Given instruction A :: In the piece on the Labour Party's future, how many of the last six Presidential Elections has the party holding the convention lost?
Given instruction B :: Pull out the passage in the piece on the Labour Party's future from "What Future for" up to and including "last Presidential Elections.", copied word for word.

What Future for the Labour Party?
Rose, Paul B., Contemporary Review
MY new satellite television brought me instant live access to a huge jamboree that was both spontaneous and carefully stage-managed at one and the same time. It could have been a pop concert or the celebration at the |World Series' in baseball (which involves solely the USA). One sees an apparently wide spectrum of American society all holding placards, while waving, jumping, shouting or shimmying in support of the new Democratic Party's nominee for the Presidential candidacy. For those who have attended endless boring sequences of speeches at Labour Party Conferences it is hard to recognise this as a political event. It is also difficult to believe that this is the convention of a party that has lost five out of six of the last Presidential Elections.
There is however one significant difference from the Labour Party in Britain. This broad coalition can still dominate Congress. It still holds numerous levers of real power. Above all, even if it is not, it appears to be credible and electable. It unites a remarkably wide variety of interest groups and makes its appeal to curiously different geographical and sociological targets. The main appeal is to the middle class but the |minorities' and the poor are not forgotten. Its main target is middle America but it points strikingly -- particularly in the choice of Al Gore -- to the South, as well as to the cities that traditionally house the Democratic faithful.

Material provided ::
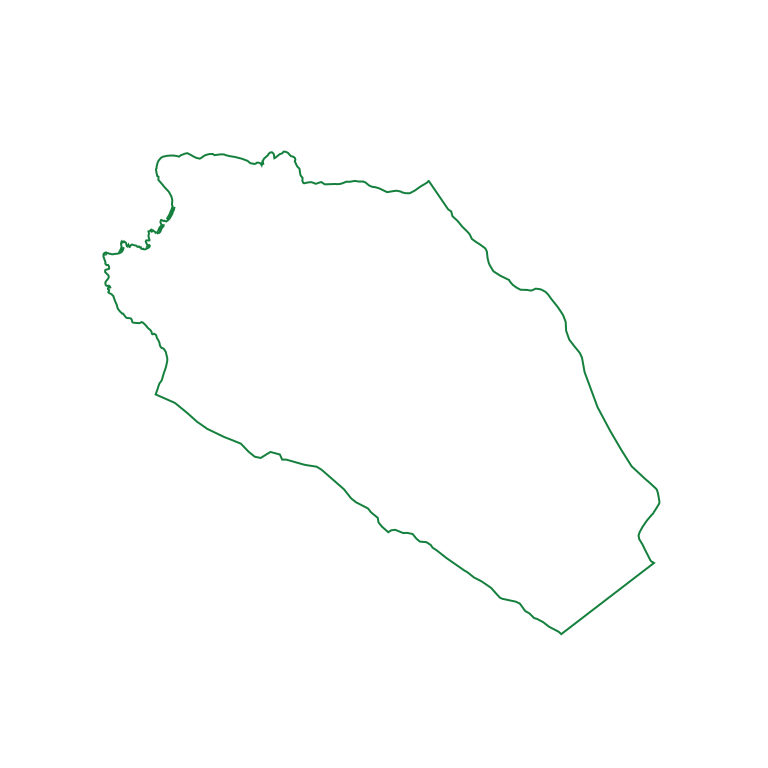 Theodorine, Anse-la-Raye, Saint Lucia (Albers equal-area conic projection), rotated 12°
{"feature_id": "8701671B76033822027974", "entity_name": "Theodorine", "entity_type": "district", "adm_level": 2, "iso_a3": "LCA", "parent_name": "Saint Lucia", "parent_adm1": "Anse-la-Raye", "projection": "albers", "projection_center": [-61.054, 13.929], "detail": "fine", "context": "isolated", "style": "outline", "palette": "green", "viewbox_px": 768, "rotation_deg": 12, "n_neighbors": 0, "source": "geoboundaries", "source_scale": "gbopen_adm2", "svg_char_len": 6091}
<svg xmlns="http://www.w3.org/2000/svg" viewBox="0 0 768 768"><g transform="rotate(12 384 384)"><path d="M411.4,523.8L419.0,528.1L421.5,525.6L425.3,524.3L433.7,525.8L437.7,524.8L443.2,524.8L447.9,528.6L451.9,530.7L458.4,529.9L463.1,531.7L465.6,534.0L470.0,535.7L480.9,541.1L501.3,549.7L504.5,550.7L512.4,554.6L520.6,556.8L531.2,561.2L536.6,565.2L542.0,569.0L544.5,569.5L558.2,569.5L562.6,570.6L569.3,576.7L574.0,578.2L579.4,581.7L582.6,582.0L589.0,583.8L595.9,587.1L606.5,590.1L609.4,591.8L685.3,502.9L682.5,502.0L681.8,501.6L681.2,501.0L673.5,491.5L670.1,487.1L665.9,482.7L664.5,479.3L664.8,476.4L665.4,473.8L666.6,470.1L668.5,465.3L669.8,462.4L672.9,456.6L674.2,454.7L674.5,453.4L675.6,450.7L677.9,444.2L678.1,443.0L677.7,441.4L674.8,434.1L672.9,430.7L671.5,429.6L663.7,425.0L659.6,422.8L643.3,413.0L629.9,399.2L615.3,383.2L597.8,362.4L577.7,330.6L572.2,317.1L569.3,313.2L567.6,311.7L562.7,307.8L556.0,302.1L551.1,294.1L548.8,285.5L545.6,280.5L544.2,278.7L538.3,272.9L529.6,265.7L526.0,262.4L523.0,260.4L518.3,258.9L517.1,259.0L516.2,258.8L512.3,259.3L510.5,260.8L508.8,261.9L507.0,262.2L504.7,262.2L497.9,263.4L493.7,262.2L489.4,260.3L486.1,257.8L484.8,256.3L474.9,253.8L467.6,251.0L462.8,245.9L461.3,243.8L459.2,239.5L457.0,232.9L455.4,230.9L454.5,230.1L448.5,227.4L444.4,225.9L439.9,223.9L436.6,219.7L433.6,217.5L427.8,213.8L421.8,209.0L416.1,205.7L413.9,201.3L410.4,199.8L385.7,176.2L385.4,176.2L384.4,177.8L383.8,178.5L378.3,183.6L374.3,188.0L372.0,190.0L369.8,191.8L369.0,192.2L365.2,192.9L361.9,192.8L360.4,192.3L356.2,192.3L352.7,193.5L347.2,195.7L338.5,193.6L334.4,193.3L331.5,193.6L328.1,192.9L324.2,190.8L321.6,190.3L317.4,191.2L313.3,191.4L308.2,193.4L305.6,193.8L304.4,194.3L304.2,194.6L300.6,196.9L299.3,197.5L296.5,198.3L295.1,198.4L284.6,201.0L281.6,199.9L281.0,199.5L279.8,199.9L275.8,202.3L275.0,202.3L273.1,201.9L271.1,201.7L269.9,201.9L266.7,203.1L264.1,204.3L263.3,204.1L261.9,202.3L261.5,199.3L259.1,197.4L257.9,194.8L256.9,191.8L256.5,191.0L253.6,189.0L250.4,184.6L250.7,183.1L249.9,181.5L248.2,180.6L245.4,180.4L241.9,177.8L239.1,177.3L237.5,177.6L237.1,178.5L236.1,179.8L234.2,180.9L230.4,185.6L229.8,186.0L229.1,184.0L228.9,183.0L228.0,181.6L226.1,180.6L224.4,181.4L223.2,183.0L222.9,184.4L219.9,188.3L219.4,189.7L219.3,191.3L219.1,191.7L220.5,194.5L218.8,192.8L218.8,195.4L217.7,194.2L216.7,193.7L215.7,193.6L214.5,193.7L213.4,194.1L213.0,194.9L211.6,195.7L207.4,195.8L204.1,194.1L198.2,193.2L190.7,192.9L186.2,193.2L181.9,193.1L179.7,192.7L178.0,193.1L176.8,193.2L170.6,195.4L168.7,194.6L165.1,195.5L161.8,197.2L160.0,198.8L158.7,200.4L156.9,201.9L153.3,201.8L149.6,200.9L148.2,200.3L143.6,199.1L141.2,200.2L137.7,202.5L136.2,204.2L133.6,204.1L130.4,204.3L127.7,204.9L124.7,205.8L121.4,207.2L120.2,207.9L118.7,209.3L117.0,212.5L116.5,214.9L116.4,219.1L116.7,220.1L116.3,221.3L116.7,222.6L118.9,227.7L119.6,227.8L120.3,228.1L120.9,231.3L126.1,235.2L127.6,236.5L133.4,240.6L134.9,242.2L137.2,245.0L138.7,248.2L139.3,252.6L140.2,254.1L140.0,256.8L139.9,258.1L139.5,258.8L139.1,262.1L137.5,267.0L137.0,267.7L138.1,266.9L139.8,264.4L141.4,259.5L141.8,256.2L142.2,255.5L142.3,254.3L142.2,258.1L141.8,258.8L141.4,262.1L139.8,267.0L138.1,269.4L137.1,270.3L135.1,270.0L134.8,270.3L134.2,270.3L132.0,269.8L131.7,270.2L131.6,272.1L133.2,274.5L133.2,275.7L132.2,277.1L131.7,278.6L131.3,281.0L132.6,280.3L133.5,279.1L134.0,276.0L134.5,274.6L135.5,274.5L135.5,275.7L134.5,277.1L134.0,278.6L133.5,281.7L132.6,282.9L131.4,283.6L130.9,283.0L130.3,282.9L129.1,283.6L128.7,283.0L126.1,281.8L125.5,283.0L125.1,283.2L124.8,282.2L124.4,281.4L123.9,281.7L123.2,283.0L121.9,283.7L122.5,284.8L122.8,286.0L122.8,288.1L123.2,289.1L124.7,291.9L124.7,292.3L124.4,292.4L123.2,292.7L122.5,292.7L121.6,293.0L121.3,294.1L122.1,295.4L123.7,297.2L123.9,297.6L123.8,298.1L125.3,296.9L126.0,297.2L126.2,297.6L126.1,298.4L125.7,299.3L122.4,302.0L121.7,302.1L121.0,302.2L120.3,301.8L120.1,302.0L118.8,302.2L118.3,302.0L117.7,300.8L117.3,301.0L116.6,301.1L115.7,300.4L115.0,301.0L114.3,301.1L113.0,300.2L109.8,300.2L108.9,299.9L108.2,300.2L107.8,300.5L107.4,301.0L107.0,302.4L106.7,302.9L106.1,302.6L105.1,301.0L104.7,302.4L104.4,302.9L103.8,302.6L102.2,299.6L101.0,298.9L100.0,299.3L99.9,298.7L98.7,298.9L97.8,299.6L98.6,301.2L97.7,299.9L97.6,300.8L97.7,301.9L98.6,303.8L98.7,304.4L98.6,306.5L98.1,308.3L99.9,306.8L100.4,305.9L101.0,304.4L100.9,306.5L100.7,307.6L99.9,309.4L99.0,310.3L97.7,311.2L96.3,311.9L95.6,312.2L93.9,312.6L91.5,313.6L90.7,313.7L89.5,313.5L88.4,313.7L86.6,313.3L85.8,313.8L85.3,314.6L84.8,313.2L84.4,313.3L83.5,313.8L83.0,314.6L83.3,315.6L82.7,315.7L83.3,318.2L83.7,318.7L86.3,322.9L86.3,324.0L86.6,324.5L87.4,325.1L88.1,325.4L89.3,324.9L90.2,325.7L90.7,326.5L91.1,328.3L90.9,328.7L87.9,330.2L87.7,330.6L87.7,331.3L87.9,332.4L90.0,333.9L91.6,334.8L92.5,336.2L92.5,337.5L92.4,337.9L90.4,342.1L90.5,343.5L91.3,345.1L91.6,345.3L92.5,345.6L93.2,345.6L94.2,345.1L94.7,345.1L95.4,345.4L95.6,345.7L95.1,346.5L95.6,346.7L94.4,347.3L94.1,347.7L94.4,348.7L95.6,349.3L95.7,350.4L95.2,351.4L95.5,351.8L96.2,352.2L98.1,352.6L98.9,352.9L100.9,354.2L101.5,355.1L103.5,358.5L106.3,362.4L106.9,363.8L108.1,365.8L111.0,368.2L112.3,368.9L113.1,369.6L114.2,369.4L117.1,372.0L117.9,372.6L118.6,372.8L119.4,372.8L121.4,372.5L122.9,372.6L123.8,373.5L124.8,375.5L125.4,376.0L126.8,376.1L132.3,375.3L134.0,373.8L135.4,374.1L137.8,375.5L139.6,376.7L140.3,377.5L141.6,378.4L144.4,379.9L144.9,380.4L145.7,381.2L146.5,383.0L146.9,383.4L147.2,383.5L148.2,383.1L148.5,382.7L148.9,382.7L150.6,383.3L151.0,383.7L152.3,386.2L154.1,388.0L155.8,390.4L156.8,392.9L158.0,394.3L159.0,395.0L160.1,395.0L161.0,395.2L162.3,396.3L164.0,398.2L166.7,404.0L167.2,406.6L167.2,412.7L166.3,420.1L165.9,426.0L165.5,427.5L164.3,430.0L163.8,433.0L163.6,435.8L162.8,441.7L183.5,446.0L198.0,453.5L208.8,459.7L220.3,464.6L238.3,469.0L256.4,472.1L265.5,478.3L272.7,482.0L278.7,482.0L287.0,474.1L296.8,474.6L300.1,479.1L304.1,478.3L322.2,479.5L324.5,479.5L335.3,478.9L340.7,480.8L366.7,495.3L375.6,502.7L381.2,505.5L394.3,509.1L397.8,512.1L405.7,516.2L407.4,520.5L411.4,523.8Z" fill="none" stroke="#15803d" stroke-width="2"/></g></svg>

Reply A :: Five.

Reply B ::
What Future for the Labour Party?
Rose, Paul B., Contemporary Review
MY new satellite television brought me instant live access to a huge jamboree that was both spontaneous and carefully stage-managed at one and the same time. It could have been a pop concert or the celebration at the |World Series' in baseball (which involves solely the USA). One sees an apparently wide spectrum of American society all holding placards, while waving, jumping, shouting or shimmying in support of the new Democratic Party's nominee for the Presidential candidacy. For those who have attended endless boring sequences of speeches at Labour Party Conferences it is hard to recognise this as a political event. It is also difficult to believe that this is the convention of a party that has lost five out of six of the last Presidential Elections.